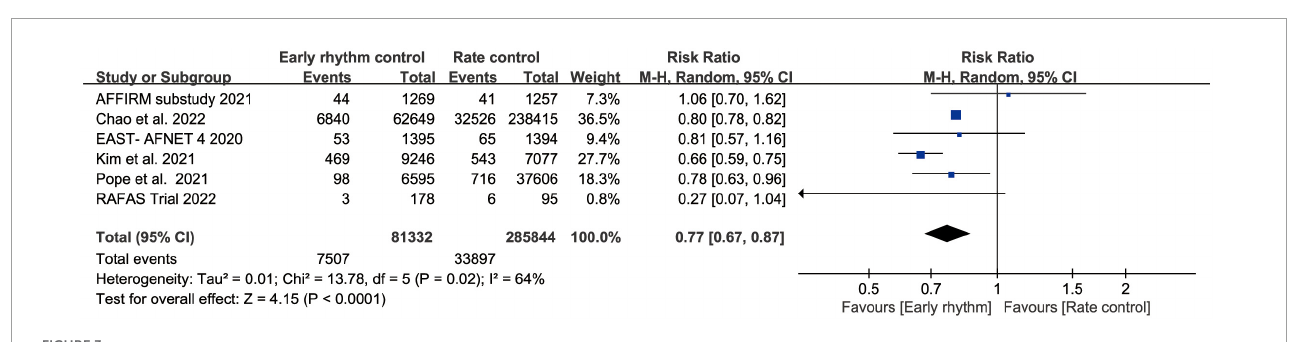
FIGURE3 Forest plot showing risk of stroke between early rhythm group and rate group.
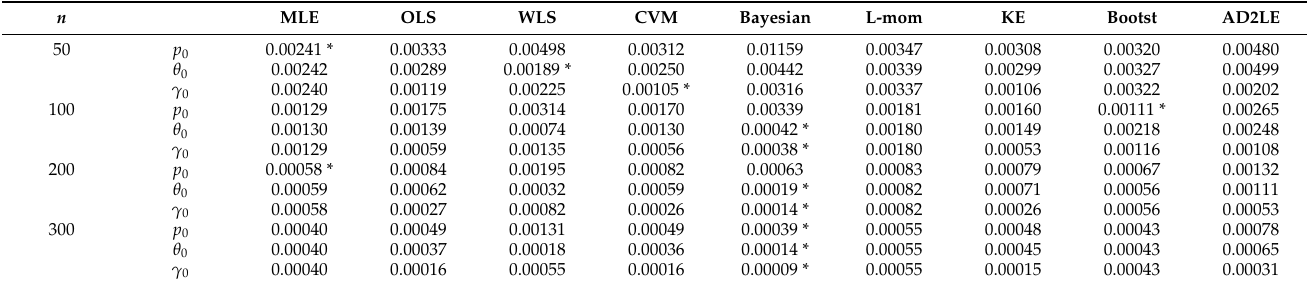
The value with “*” is the best estimation in its row for all estimation methods. Table 6. Results of the MSEs where p = 0.5, γ = 0.3, θ = 0.6.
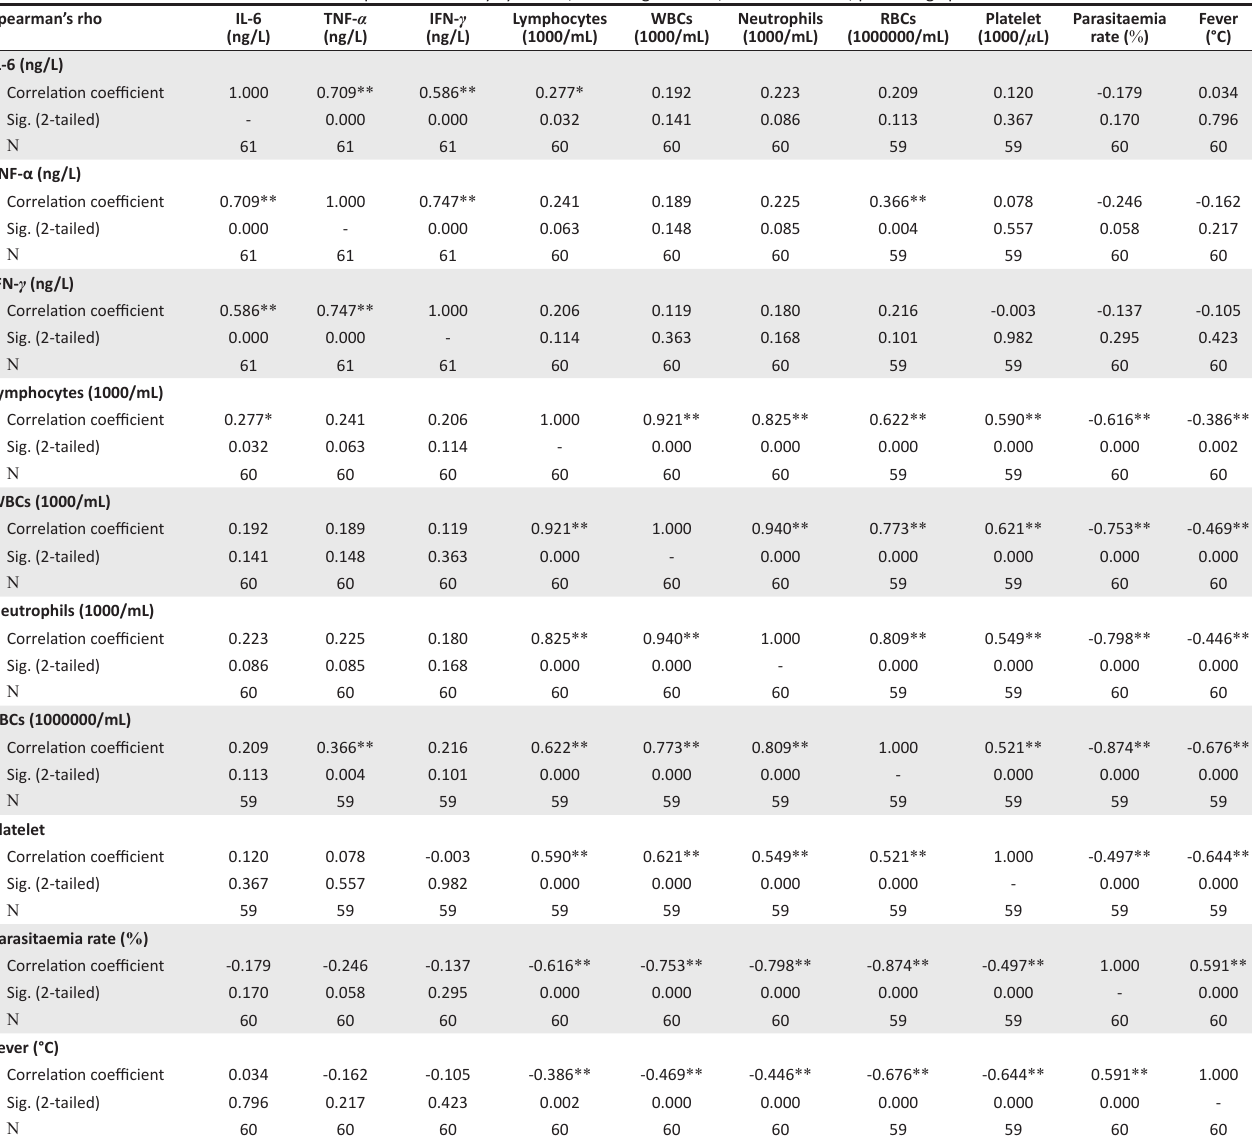
TABLE 2: Correlation between the mean levels of proinflammatory cytokines, immunoglobulin G, cell blood count, percentage parasitaemia and fever. Spearman’s rho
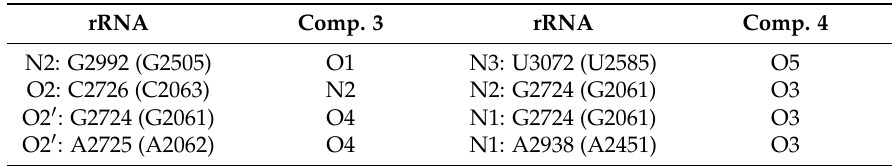
Table 5. Hydrogen bond pairs $ between atoms of mitochondrial rRNA and of compounds 3 and 4 # . Corresponding bases of E. coli 23S rRNA are noted in parenthesis. The matching of RNA nucleotides was based on data from Brown et al. [33]. rRNA Comp. 3 rRNA Comp. 4 N2: G2992 (G2505) O1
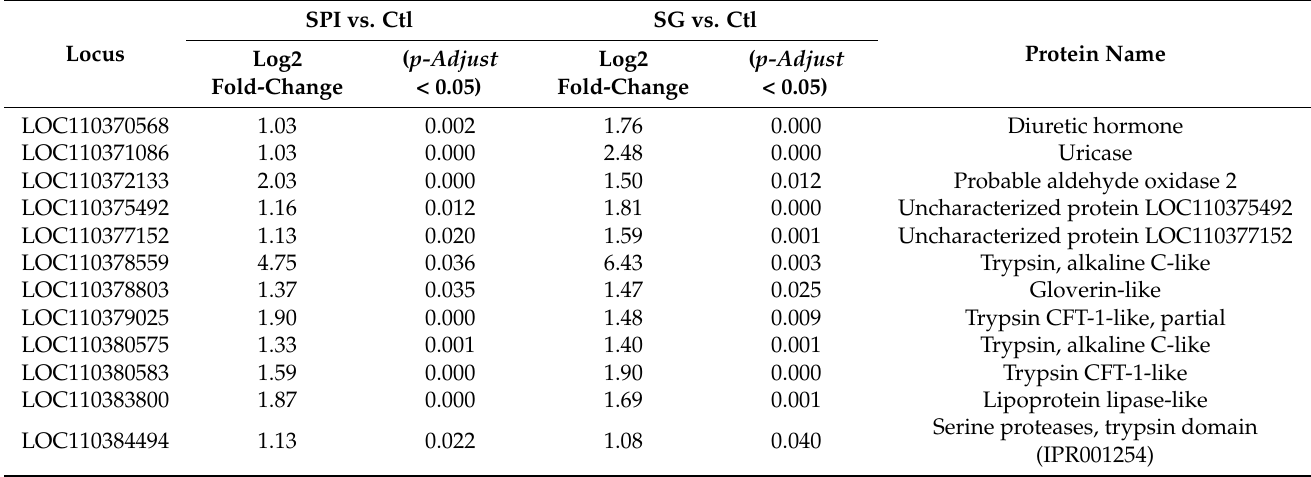
Table 1. Potential epialleles of upregulated genes induced by SPIs in H. armigera larvae.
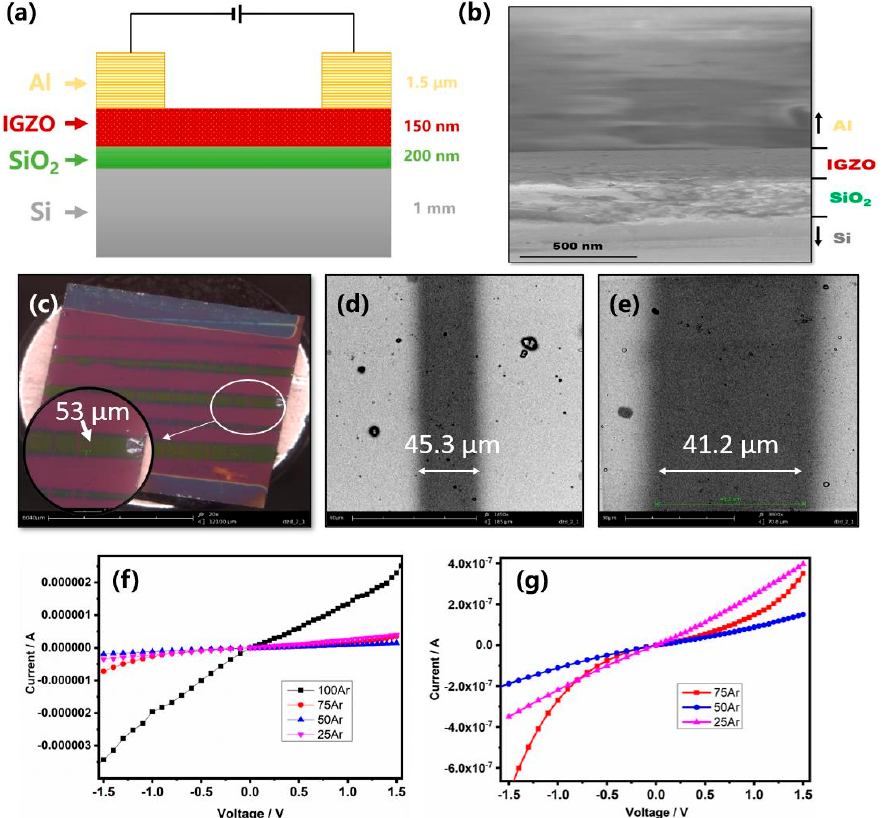
Figure 6. The result of I − V test of IGZO and Al TFT. ( a ) The structure of the TFT; ( b ) The cross-section SEM image of TFT. ( c – e ) The SEM image of the IGZO TFT at 50%-Ar 50% − O 2 ; ( f ) The I − V date; ( g ) The enlarged local data.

→ **Task to carry out**
No pictures should appear in the copy; write out exactly the lines from the one containing "Table 1. Potential" through the end of the material.

→ **Answer space**
Table 1. Potential epialleles of upregulated genes induced by SPIs in H. armigera larvae.
Figure 6. The result of I − V test of IGZO and Al TFT. ( a ) The structure of the TFT; ( b ) The cross-section SEM image of TFT. ( c – e ) The SEM image of the IGZO TFT at 50%-Ar 50% − O 2 ; ( f ) The I − V date; ( g ) The enlarged local data.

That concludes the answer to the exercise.